- About this exercise
Below are some records; write them all out again exactly.

___ Records for the exercise ___

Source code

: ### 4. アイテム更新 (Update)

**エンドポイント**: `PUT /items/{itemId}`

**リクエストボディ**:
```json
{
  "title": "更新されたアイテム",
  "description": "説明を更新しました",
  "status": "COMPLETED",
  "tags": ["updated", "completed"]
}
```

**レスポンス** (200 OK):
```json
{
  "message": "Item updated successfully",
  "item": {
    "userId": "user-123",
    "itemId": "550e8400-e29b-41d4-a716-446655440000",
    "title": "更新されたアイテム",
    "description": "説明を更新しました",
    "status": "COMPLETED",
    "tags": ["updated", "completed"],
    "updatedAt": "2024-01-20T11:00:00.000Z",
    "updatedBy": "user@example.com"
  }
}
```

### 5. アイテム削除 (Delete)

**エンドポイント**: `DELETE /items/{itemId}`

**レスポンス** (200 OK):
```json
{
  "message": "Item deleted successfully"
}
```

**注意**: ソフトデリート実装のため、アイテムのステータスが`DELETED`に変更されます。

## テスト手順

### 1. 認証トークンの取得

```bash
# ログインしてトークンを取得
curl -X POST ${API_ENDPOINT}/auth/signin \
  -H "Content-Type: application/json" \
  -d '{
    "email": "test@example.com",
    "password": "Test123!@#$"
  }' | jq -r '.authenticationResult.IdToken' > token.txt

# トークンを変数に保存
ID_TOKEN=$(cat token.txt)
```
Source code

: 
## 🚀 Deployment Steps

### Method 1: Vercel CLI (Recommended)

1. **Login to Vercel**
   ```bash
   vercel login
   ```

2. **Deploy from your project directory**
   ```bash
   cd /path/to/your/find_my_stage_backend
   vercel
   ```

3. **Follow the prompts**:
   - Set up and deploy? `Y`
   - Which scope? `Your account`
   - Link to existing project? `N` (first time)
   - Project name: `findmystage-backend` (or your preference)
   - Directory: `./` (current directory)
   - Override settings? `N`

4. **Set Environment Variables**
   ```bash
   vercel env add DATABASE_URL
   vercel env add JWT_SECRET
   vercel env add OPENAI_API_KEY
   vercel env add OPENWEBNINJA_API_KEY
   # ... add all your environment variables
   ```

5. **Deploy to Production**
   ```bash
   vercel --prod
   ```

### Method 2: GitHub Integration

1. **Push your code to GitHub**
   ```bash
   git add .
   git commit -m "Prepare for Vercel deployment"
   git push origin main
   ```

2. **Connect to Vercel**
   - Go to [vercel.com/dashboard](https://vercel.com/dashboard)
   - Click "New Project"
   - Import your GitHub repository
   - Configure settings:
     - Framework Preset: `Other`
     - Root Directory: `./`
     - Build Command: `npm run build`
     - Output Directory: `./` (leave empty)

___

- Answer to this task
Source code

: ### 4. アイテム更新 (Update)

**エンドポイント**: `PUT /items/{itemId}`

**リクエストボディ**:
```json
{
  "title": "更新されたアイテム",
  "description": "説明を更新しました",
  "status": "COMPLETED",
  "tags": ["updated", "completed"]
}
```

**レスポンス** (200 OK):
```json
{
  "message": "Item updated successfully",
  "item": {
    "userId": "user-123",
    "itemId": "550e8400-e29b-41d4-a716-446655440000",
    "title": "更新されたアイテム",
    "description": "説明を更新しました",
    "status": "COMPLETED",
    "tags": ["updated", "completed"],
    "updatedAt": "2024-01-20T11:00:00.000Z",
    "updatedBy": "user@example.com"
  }
}
```

### 5. アイテム削除 (Delete)

**エンドポイント**: `DELETE /items/{itemId}`

**レスポンス** (200 OK):
```json
{
  "message": "Item deleted successfully"
}
```

**注意**: ソフトデリート実装のため、アイテムのステータスが`DELETED`に変更されます。

## テスト手順

### 1. 認証トークンの取得

```bash
# ログインしてトークンを取得
curl -X POST ${API_ENDPOINT}/auth/signin \
  -H "Content-Type: application/json" \
  -d '{
    "email": "test@example.com",
    "password": "Test123!@#$"
  }' | jq -r '.authenticationResult.IdToken' > token.txt

# トークンを変数に保存
ID_TOKEN=$(cat token.txt)
```
Source code

: 
## 🚀 Deployment Steps

### Method 1: Vercel CLI (Recommended)

1. **Login to Vercel**
   ```bash
   vercel login
   ```

2. **Deploy from your project directory**
   ```bash
   cd /path/to/your/find_my_stage_backend
   vercel
   ```

3. **Follow the prompts**:
   - Set up and deploy? `Y`
   - Which scope? `Your account`
   - Link to existing project? `N` (first time)
   - Project name: `findmystage-backend` (or your preference)
   - Directory: `./` (current directory)
   - Override settings? `N`

4. **Set Environment Variables**
   ```bash
   vercel env add DATABASE_URL
   vercel env add JWT_SECRET
   vercel env add OPENAI_API_KEY
   vercel env add OPENWEBNINJA_API_KEY
   # ... add all your environment variables
   ```

5. **Deploy to Production**
   ```bash
   vercel --prod
   ```

### Method 2: GitHub Integration

1. **Push your code to GitHub**
   ```bash
   git add .
   git commit -m "Prepare for Vercel deployment"
   git push origin main
   ```

2. **Connect to Vercel**
   - Go to [vercel.com/dashboard](https://vercel.com/dashboard)
   - Click "New Project"
   - Import your GitHub repository
   - Configure settings:
     - Framework Preset: `Other`
     - Root Directory: `./`
     - Build Command: `npm run build`
     - Output Directory: `./` (leave empty)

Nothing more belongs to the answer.